ELECT COHENS
The most influential of eighteenth-century French occult secret societies, the Élus Coens or Elect Cohens were the creation of Martinez de Pasqually, a Portuguese occultist of Jewish ancestry who arrived in France sometime before 1754. In that year he established his first lodge in Montpellier, calling it a lodge of Scottish Judges (Juges Ecossais). By 1760, when he founded a lodge in Toulouse, the term Elect Cohen first appeared. In 1766 he went to Paris to try to interest the Grand Lodge of France in his system. The attempt failed, largely because the Grand Lodge itself was wracked by disastrous political quarrels at that time. While in Paris, however, Pasqually met Jean-Baptiste Willermoz, a Mason and mystic from Lyons, who became the new system’s most effective promoter, helping Pasqually establish his rite through much of France.
The Freemasonry of Knight Masons Elect Cohens of the Universe, to give the rite its full title, was in part simply another colorful system of high degree Freemasonry, like so many popular rites in late eighteenth-century France. Behind it, though, lay a complex and distinctive philosophy with roots in Gnostic traditions, and an equally distinctive system of ceremonial magic. Pasqually’s one book, Traité de la Réintégration des Etres (Treatise on the Reintegration of Beings), outlines a Gnostic cosmology in which the material world was created as a prison for the fallen angels under the guardianship of Adam. In violation of the divine will, Adam desired to create beings in his own image. He and Eve, his first creation, mated without God’s blessing and produced Cain; then, repenting, he sought divine blessing and fathered first Abel, who was killed by Cain, and then Seth. This third son received all the divine wisdom once possessed by Adam. Later, the descendants of Cain and Seth intermarried to produce today’s humanity, but a continuous line of “Friends of Wisdom” preserved fragments of Seth’s knowledge. Pasqually claimed to be the latest of the Friends of Wisdom. See Gnosticism; high degrees.

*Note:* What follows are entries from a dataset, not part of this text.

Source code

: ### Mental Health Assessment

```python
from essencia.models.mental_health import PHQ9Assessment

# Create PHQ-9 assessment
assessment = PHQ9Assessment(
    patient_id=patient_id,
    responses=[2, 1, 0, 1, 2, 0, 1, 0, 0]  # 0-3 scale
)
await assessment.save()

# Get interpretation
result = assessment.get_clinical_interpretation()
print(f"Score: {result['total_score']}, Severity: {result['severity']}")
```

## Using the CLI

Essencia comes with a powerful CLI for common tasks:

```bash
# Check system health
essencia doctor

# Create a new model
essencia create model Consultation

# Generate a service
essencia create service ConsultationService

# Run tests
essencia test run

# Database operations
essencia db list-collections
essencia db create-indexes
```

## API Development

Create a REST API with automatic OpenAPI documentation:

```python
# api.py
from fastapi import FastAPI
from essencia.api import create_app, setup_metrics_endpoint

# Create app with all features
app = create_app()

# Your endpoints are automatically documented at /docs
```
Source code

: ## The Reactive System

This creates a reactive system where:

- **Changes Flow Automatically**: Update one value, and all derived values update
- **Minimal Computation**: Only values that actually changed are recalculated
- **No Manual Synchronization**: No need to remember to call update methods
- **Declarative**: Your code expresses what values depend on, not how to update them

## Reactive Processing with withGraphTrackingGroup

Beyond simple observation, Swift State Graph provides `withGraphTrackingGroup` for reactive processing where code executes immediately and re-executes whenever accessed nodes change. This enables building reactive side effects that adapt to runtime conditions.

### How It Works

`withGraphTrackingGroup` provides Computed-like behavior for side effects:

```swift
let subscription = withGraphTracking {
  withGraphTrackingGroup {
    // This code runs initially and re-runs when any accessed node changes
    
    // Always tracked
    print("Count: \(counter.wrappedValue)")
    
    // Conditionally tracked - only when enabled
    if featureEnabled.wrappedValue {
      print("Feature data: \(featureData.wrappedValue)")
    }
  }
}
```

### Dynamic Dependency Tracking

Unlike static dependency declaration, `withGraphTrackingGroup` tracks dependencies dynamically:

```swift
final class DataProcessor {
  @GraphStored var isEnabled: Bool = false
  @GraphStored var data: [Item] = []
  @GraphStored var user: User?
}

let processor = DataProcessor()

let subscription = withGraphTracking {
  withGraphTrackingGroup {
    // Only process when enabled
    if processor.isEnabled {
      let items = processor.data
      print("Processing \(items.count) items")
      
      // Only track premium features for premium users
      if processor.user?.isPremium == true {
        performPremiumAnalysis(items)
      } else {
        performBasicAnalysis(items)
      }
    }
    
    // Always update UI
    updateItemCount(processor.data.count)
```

Pasqually’s system of magic was evasively called La Chose (“The Thing”). It consisted of secret rituals performed by each high-ranking member on the days of the spring and autumn equinoxes, to conjure the intelligences of the spiritual realm into visible appearance. Success in these rites, which marked the accomplishment of reintegration, was shown by “passes” – mysterious lights and sounds experienced during the ritual. See Magic.
A complex and difficult man, Pasqually refused to name a successor or allow any definite organization to be established for his rite. When he left France in 1778 for Santo Domingo, in what is now the Dominican Republic, the Elect Cohens continued under the leadership of Willermoz, but Pasqually’s death abroad in 1779 caused the rapid dissolution of the order. Pasqually’s teachings, however, were taken up by Willermoz into the latter’s rite of Beneficent Chevaliers of the Holy City, which was widely adopted in central Europe by lodges of the Rite of Strict Observance after the Congress of Wilhelmsbad in 1782, and by another of Pasqually’s students, Louis-Claude de Saint-Martin, in the Rite of Martinism. In one form or another, they spread widely through the European occult community and remain a significant factor in western occultism to this day. See Martinism; Rite of Strict Observance.